# TASK PROMPT
Please answer these questions using the post below:
1. What time does the post give at its opening?
2. Where does Nemesis Games fall in the Expanse series?
3. How many people write as James S.A. Corey?

--- PAGE EXCERPT Enclosed Below ---

It just looks like pointing and laughing.

It’s 4:10 PM…

150814115303-16-coffee-health-super-169.jpg…and I’m making a pot of coffee.  I managed to land another two-day weekend, my second of the past eight weeks, only I didn’t know that I was getting it until showing up to OtherJob yesterday to pick up my paycheck and noticing I wasn’t on the schedule.

I am emphatically not complaining.  So far today my activities have included finishing a book I was reading and taking a long nap and not bothering to shower until 2:30, so I’m working hard.

*stares into space for literally twenty-three minutes*

*gets up and gets coffee, drinks half a cup*

So.  Yeah.

91lMPFJXUjL.jpgLet’s talk about that book for a minute, actually, although this isn’t going to rise to the level of a review:  Nemesis Games, the fifth book in James S.A. Corey’s Expanse series, and the book that is, I think, finally going to get me started on buying the series in hardcover once volume 6 comes out in December.  In some ways, Nemesis is a sloppy mess of a book; I don’t know if it’s because I was trying to read it as an author or what, but it’s clear for the majority of the book that a) there’s a lot of deliberate moving around of chess pieces so that the right characters can be in the (improbably) right places for the action of the book to move forward, and b) this isn’t a book itself so much as a setup for the next book or, more likely, the next couple of books.  I feel like you can see the architecture on this one in a way you can’t with most books and you haven’t been able to in the previous four Expanse novels.

That probably sounds like a complaint, so let me follow it up by saying that Nemesis Games surprised me in a way that I haven’t been surprised since reading A Game of Thrones for the first time, and that it’s virtually impossible to talk about the book in any detail without spoiling how Corey wipes the status quo almost completely clean and throws every corner of his(*) universe into turmoil by the end of the book, only to then turn around and introduce a whole new problem in the final chapter of the book.  It’s a hell of an ambitious thing, Nemesis Games is, and even if the story wasn’t as compelling as it was I’d respect the hell out of it for what it managed to do.  My wife read it before I did, and she’s been chewing her nails for weeks waiting for me to get around to it since she wanted to talk about it and refused to tell me anything before I’d finished the book.  That’s compelling, guys.  Like I said, the book’s kind of a mess as a standalone artifact, but maybe as book 5 of what is probably a series with no planned end it doesn’t need to be.  I mean, it’s not like anyone’s starting with Book 5, right?

…you should probably read these books, is what I’m saying.  There’s a season of TV floating around out there that you should get into, too, as it’s quality stuff, even if the TV version of Amos is fighting with the Amos in my head in a way I don’t like.  My Amos is better and he needs to win.

(*) James S.A. Corey is actually two people, but saying “their” in this context feels weird.  They’re both dudes, so “he” it is.

--- End of Enclosed PAGE EXCERPT ---
--- SOURCE DATA Enclosed Below ---

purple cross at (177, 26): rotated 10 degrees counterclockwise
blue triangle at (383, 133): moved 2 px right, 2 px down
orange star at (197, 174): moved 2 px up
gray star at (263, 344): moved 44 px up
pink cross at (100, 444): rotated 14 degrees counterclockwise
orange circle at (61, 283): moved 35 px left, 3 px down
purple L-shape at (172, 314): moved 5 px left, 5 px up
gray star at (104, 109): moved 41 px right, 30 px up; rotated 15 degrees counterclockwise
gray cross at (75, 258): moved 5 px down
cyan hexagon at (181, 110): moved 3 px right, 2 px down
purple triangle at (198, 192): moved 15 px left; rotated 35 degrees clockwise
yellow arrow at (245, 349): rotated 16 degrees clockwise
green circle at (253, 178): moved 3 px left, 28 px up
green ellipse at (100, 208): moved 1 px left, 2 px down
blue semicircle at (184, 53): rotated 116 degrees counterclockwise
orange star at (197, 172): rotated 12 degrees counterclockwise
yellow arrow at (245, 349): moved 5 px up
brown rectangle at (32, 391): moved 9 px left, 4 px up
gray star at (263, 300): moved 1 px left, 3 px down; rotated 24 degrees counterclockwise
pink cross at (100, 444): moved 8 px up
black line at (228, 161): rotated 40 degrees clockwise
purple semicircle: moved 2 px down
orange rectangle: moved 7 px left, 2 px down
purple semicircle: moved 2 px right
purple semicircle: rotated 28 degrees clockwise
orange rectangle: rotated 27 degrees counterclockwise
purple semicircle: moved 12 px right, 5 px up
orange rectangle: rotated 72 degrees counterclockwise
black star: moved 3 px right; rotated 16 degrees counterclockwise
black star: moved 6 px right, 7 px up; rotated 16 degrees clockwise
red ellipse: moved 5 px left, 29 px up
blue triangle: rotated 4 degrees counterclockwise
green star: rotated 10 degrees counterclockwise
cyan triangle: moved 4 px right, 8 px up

--- End of Enclosed SOURCE DATA ---

# THE ANSWER
1. 4:10 PM
2. It is the fifth book.
3. Two